BEGIN

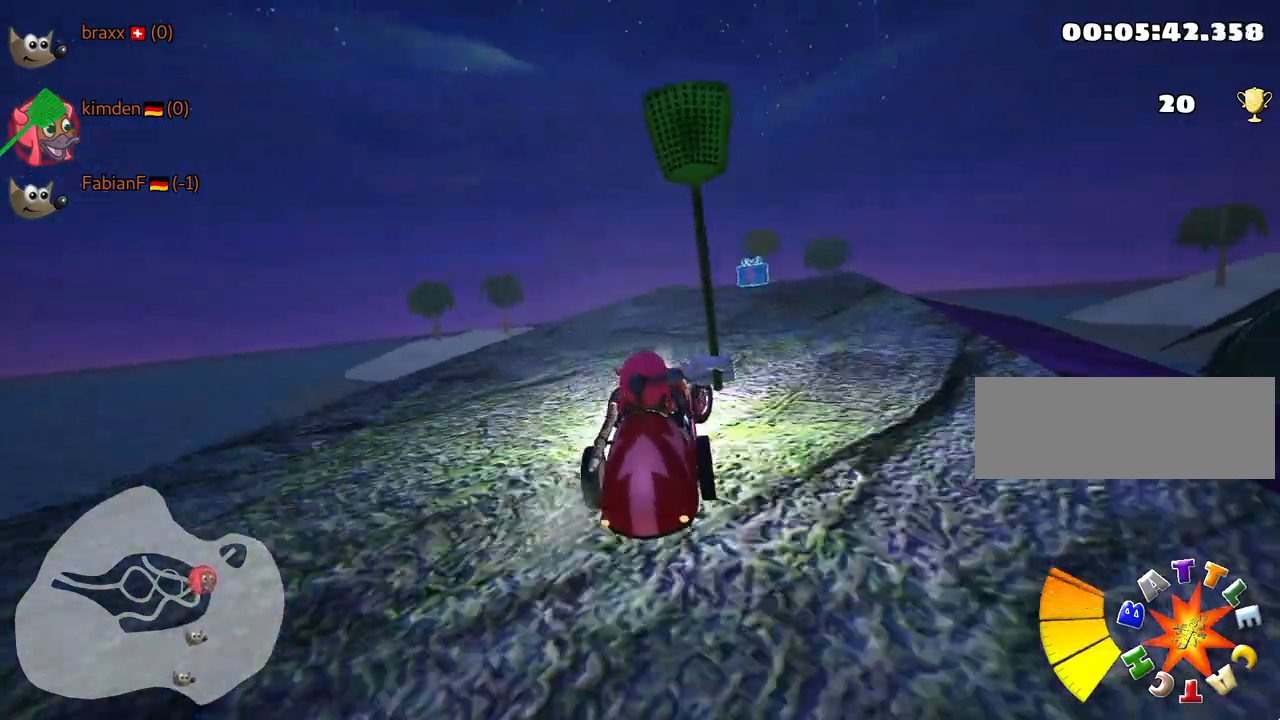
{"keys": ["left"], "events": [[34, "right", "up"], [450, "left", "down"]]}
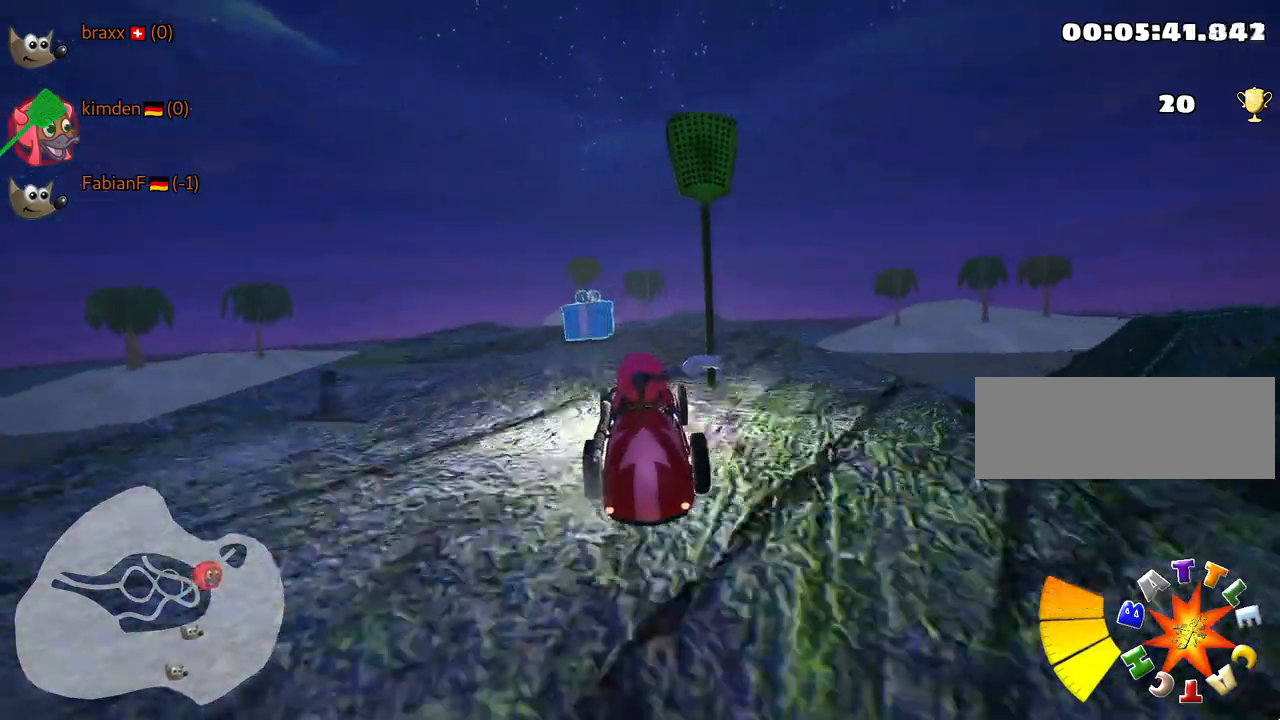
{"keys": ["down"], "events": [[100, "left", "up"], [467, "down", "down"]]}
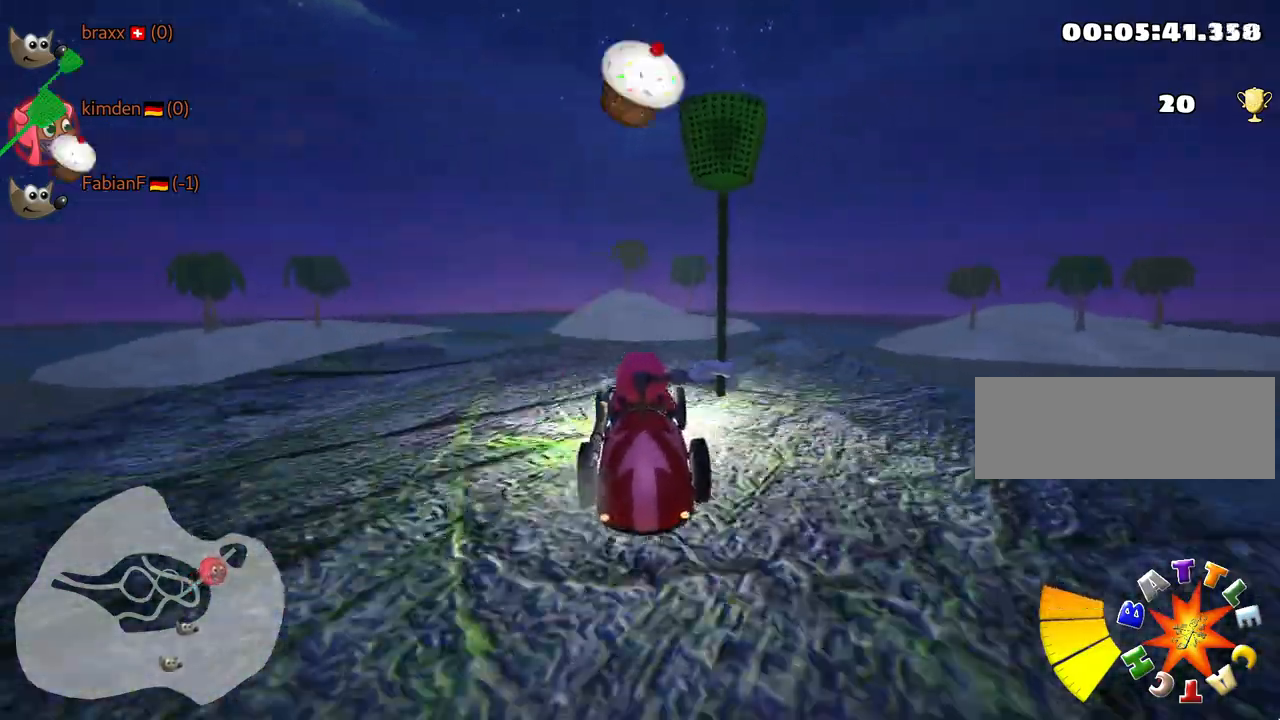
{"keys": ["down"], "events": []}
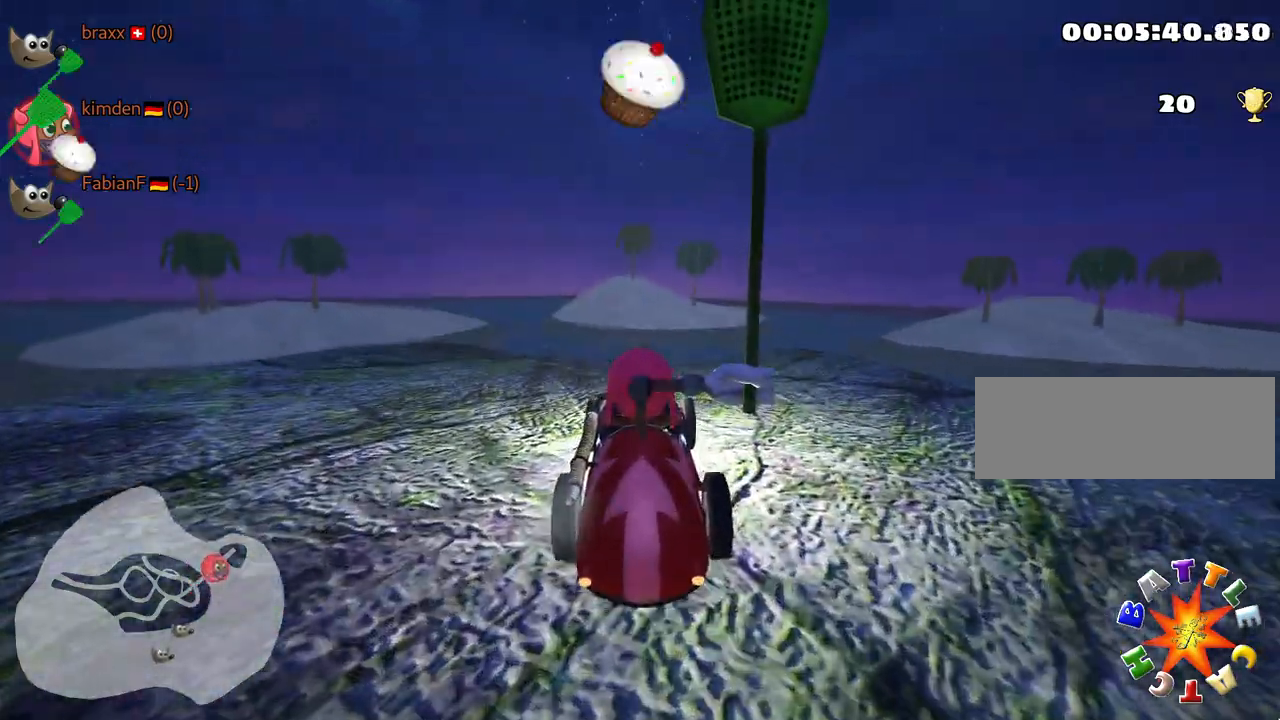
{"keys": [], "events": [[84, "left", "down"], [450, "down", "up"], [484, "left", "up"]]}
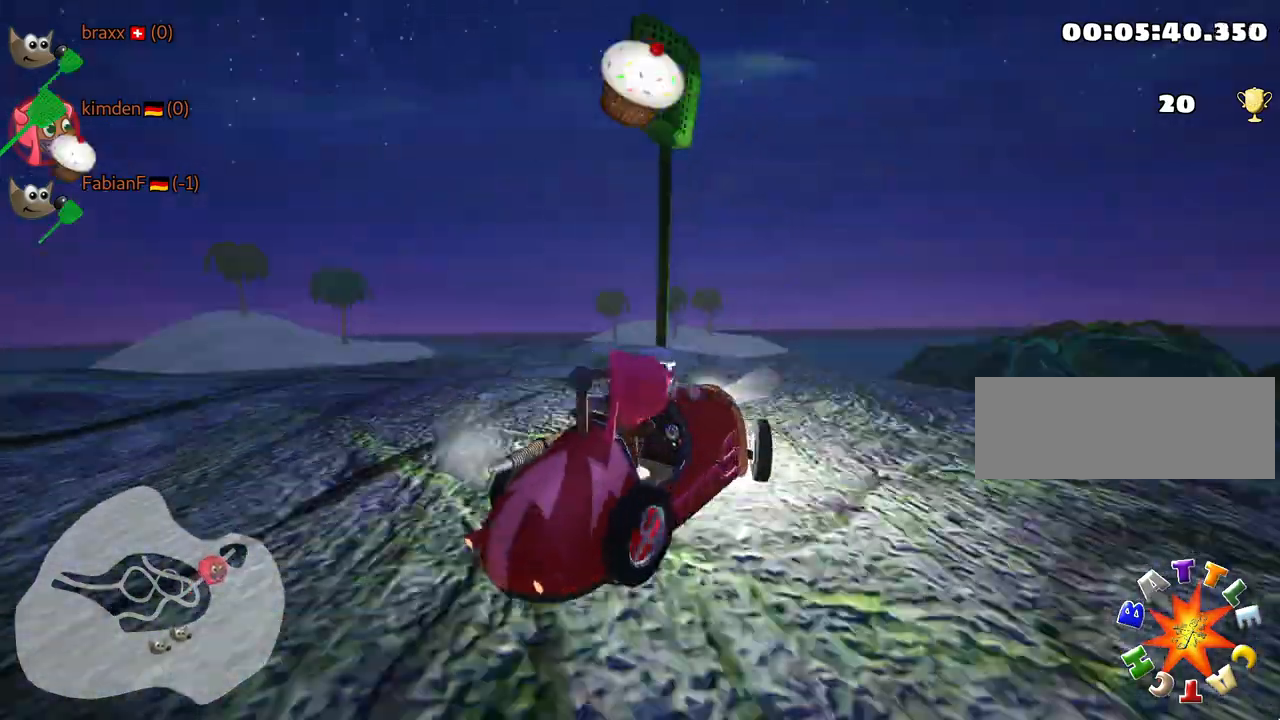
{"keys": ["up"], "events": [[34, "up", "down"], [134, "right", "down"], [400, "right", "up"]]}
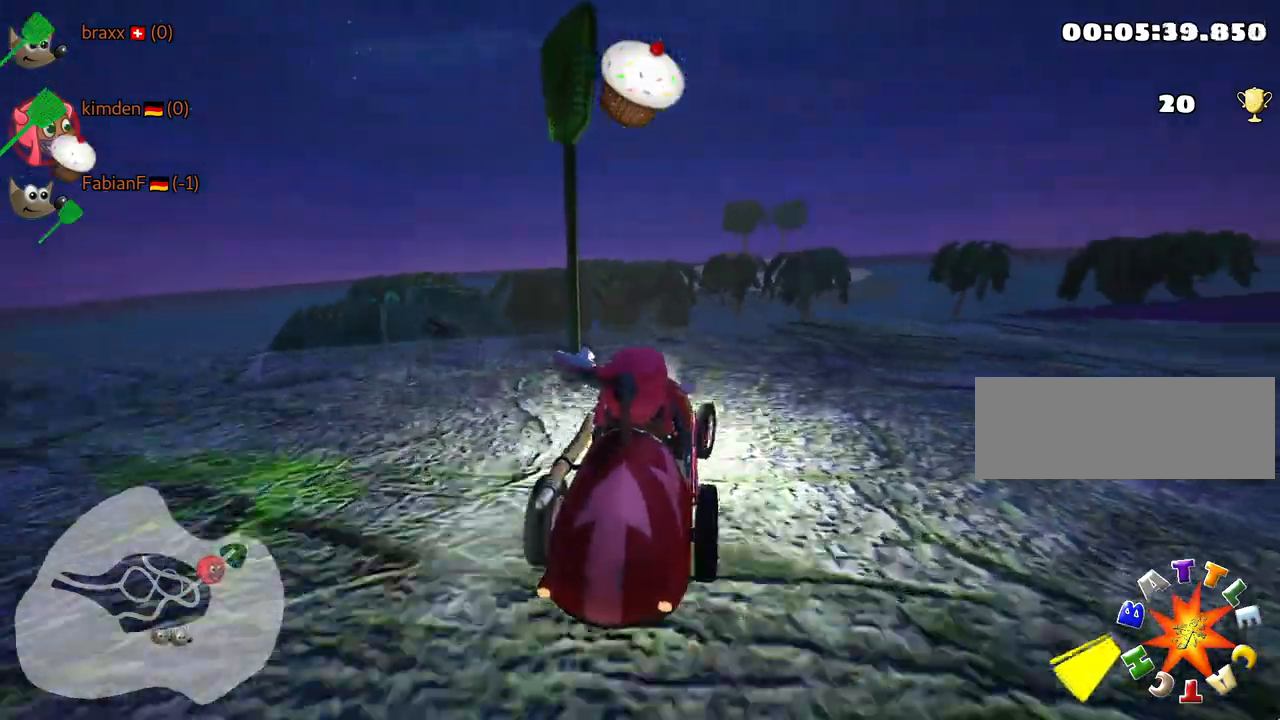
{"keys": ["right", "up"], "events": [[67, "right", "down"], [134, "nitro", "down"], [317, "nitro", "up"]]}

END

[EXERCISE PROMPT]: Using the listing above, return all lines where the word "left" occurs.

[EXPECTED ANSWER]:
{"keys": ["left"], "events": [[34, "right", "up"], [450, "left", "down"]]}
{"keys": ["down"], "events": [[100, "left", "up"], [467, "down", "down"]]}
{"keys": [], "events": [[84, "left", "down"], [450, "down", "up"], [484, "left", "up"]]}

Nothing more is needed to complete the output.